(January 11, 2016 at 7:32 pm)Minimalist Wrote: Yes, Simon. Which is not to say that there cannot be some religious scholars with integrity. This example, from an earlier thread, provides a stellar example of such.
http://atheistforums.org/thread-24217-po...#pid608332
Quote:Between 1965 and 1972 Joseph Callaway, an American archaeologist and Southern Baptist Theological Seminary professor who had studied method with Kenyon, reopened the investigation. And he confirmed Marquet-Krause's results beyond doubt. To his credit, he acknowledged the excavations of Ai as a major blow to the "conquest theory." He put it this way in 1985":
For many years, the primary source for the understanding of the settlement of the first Israelites was the Hebrew Bible, but every reconstruction based upon the biblical traditions has floundered on the evidence from archaeological remains....(Now) the primary source has to be archaeological remains.
Moreover, Callaway -- a southern gentleman of great moral character-- took early retirement from his very conservative seminary rather than risk being the cause of theological embarrassment.
I doubt that we will see anything like Callaway's integrity exhibited by these clods.
Or Callaway may have been wrong. Like Kenyon.

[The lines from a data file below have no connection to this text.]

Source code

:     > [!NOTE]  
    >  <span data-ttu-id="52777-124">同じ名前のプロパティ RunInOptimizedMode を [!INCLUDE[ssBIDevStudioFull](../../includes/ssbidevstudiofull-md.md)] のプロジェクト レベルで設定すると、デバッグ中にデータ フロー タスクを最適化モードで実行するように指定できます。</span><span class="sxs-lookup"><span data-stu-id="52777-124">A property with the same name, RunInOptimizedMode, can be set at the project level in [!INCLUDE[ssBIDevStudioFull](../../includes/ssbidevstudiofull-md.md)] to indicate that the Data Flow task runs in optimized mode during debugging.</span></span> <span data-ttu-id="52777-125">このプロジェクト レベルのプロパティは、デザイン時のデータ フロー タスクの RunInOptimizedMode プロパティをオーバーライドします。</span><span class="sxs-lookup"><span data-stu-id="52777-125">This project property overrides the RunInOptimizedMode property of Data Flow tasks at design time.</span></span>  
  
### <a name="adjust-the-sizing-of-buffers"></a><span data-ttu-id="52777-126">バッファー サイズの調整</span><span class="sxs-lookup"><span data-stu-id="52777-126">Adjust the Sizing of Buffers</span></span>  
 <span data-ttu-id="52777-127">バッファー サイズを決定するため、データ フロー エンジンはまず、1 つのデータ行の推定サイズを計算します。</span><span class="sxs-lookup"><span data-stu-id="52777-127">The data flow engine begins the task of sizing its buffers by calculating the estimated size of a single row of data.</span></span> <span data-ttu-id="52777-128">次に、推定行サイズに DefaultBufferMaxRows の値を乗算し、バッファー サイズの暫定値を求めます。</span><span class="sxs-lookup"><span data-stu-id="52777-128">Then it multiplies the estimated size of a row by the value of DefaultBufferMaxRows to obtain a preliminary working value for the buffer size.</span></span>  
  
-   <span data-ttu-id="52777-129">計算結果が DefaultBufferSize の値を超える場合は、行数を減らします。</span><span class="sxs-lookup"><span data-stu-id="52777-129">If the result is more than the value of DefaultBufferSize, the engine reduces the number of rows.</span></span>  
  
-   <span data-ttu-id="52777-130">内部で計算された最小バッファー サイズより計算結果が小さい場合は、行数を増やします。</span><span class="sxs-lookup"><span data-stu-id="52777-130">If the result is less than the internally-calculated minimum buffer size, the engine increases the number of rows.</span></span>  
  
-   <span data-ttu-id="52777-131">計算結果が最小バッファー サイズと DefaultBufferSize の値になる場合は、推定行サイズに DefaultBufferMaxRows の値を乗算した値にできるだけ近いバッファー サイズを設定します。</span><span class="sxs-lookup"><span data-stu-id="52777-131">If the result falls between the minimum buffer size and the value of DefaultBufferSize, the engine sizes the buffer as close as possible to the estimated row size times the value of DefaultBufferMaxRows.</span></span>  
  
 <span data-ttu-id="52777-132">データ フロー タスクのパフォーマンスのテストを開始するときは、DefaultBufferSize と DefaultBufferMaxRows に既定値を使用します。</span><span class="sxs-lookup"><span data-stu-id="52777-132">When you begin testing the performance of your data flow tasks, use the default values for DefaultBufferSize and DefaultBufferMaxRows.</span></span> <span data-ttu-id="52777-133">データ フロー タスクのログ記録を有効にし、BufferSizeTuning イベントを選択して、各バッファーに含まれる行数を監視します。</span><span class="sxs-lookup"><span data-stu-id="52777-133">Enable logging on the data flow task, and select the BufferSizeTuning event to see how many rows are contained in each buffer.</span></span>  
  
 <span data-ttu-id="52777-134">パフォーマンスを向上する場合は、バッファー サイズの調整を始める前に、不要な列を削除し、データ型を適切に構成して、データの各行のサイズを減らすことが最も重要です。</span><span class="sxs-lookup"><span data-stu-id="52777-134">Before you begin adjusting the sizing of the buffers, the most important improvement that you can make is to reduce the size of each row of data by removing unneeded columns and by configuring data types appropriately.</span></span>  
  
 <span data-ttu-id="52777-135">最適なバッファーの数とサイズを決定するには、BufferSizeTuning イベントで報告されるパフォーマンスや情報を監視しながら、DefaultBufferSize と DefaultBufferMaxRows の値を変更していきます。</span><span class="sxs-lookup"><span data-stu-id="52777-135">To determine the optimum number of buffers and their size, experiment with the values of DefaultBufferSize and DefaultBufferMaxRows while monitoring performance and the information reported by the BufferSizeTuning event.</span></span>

"An alternative proposal is that the Bible's chronology of events is accurate, and the Biblical Ai is not to be located at et-Tell, but a different site entirely. Dr. Bryant Wood has proposed that Ai should instead be located at the site of Kirbet el-Maqatir arguing that the evidence for this site being Ai is stronger than at et-Tell.[1] David Livingstone has also suggested Khirbet Nisya as another possible location for Ai."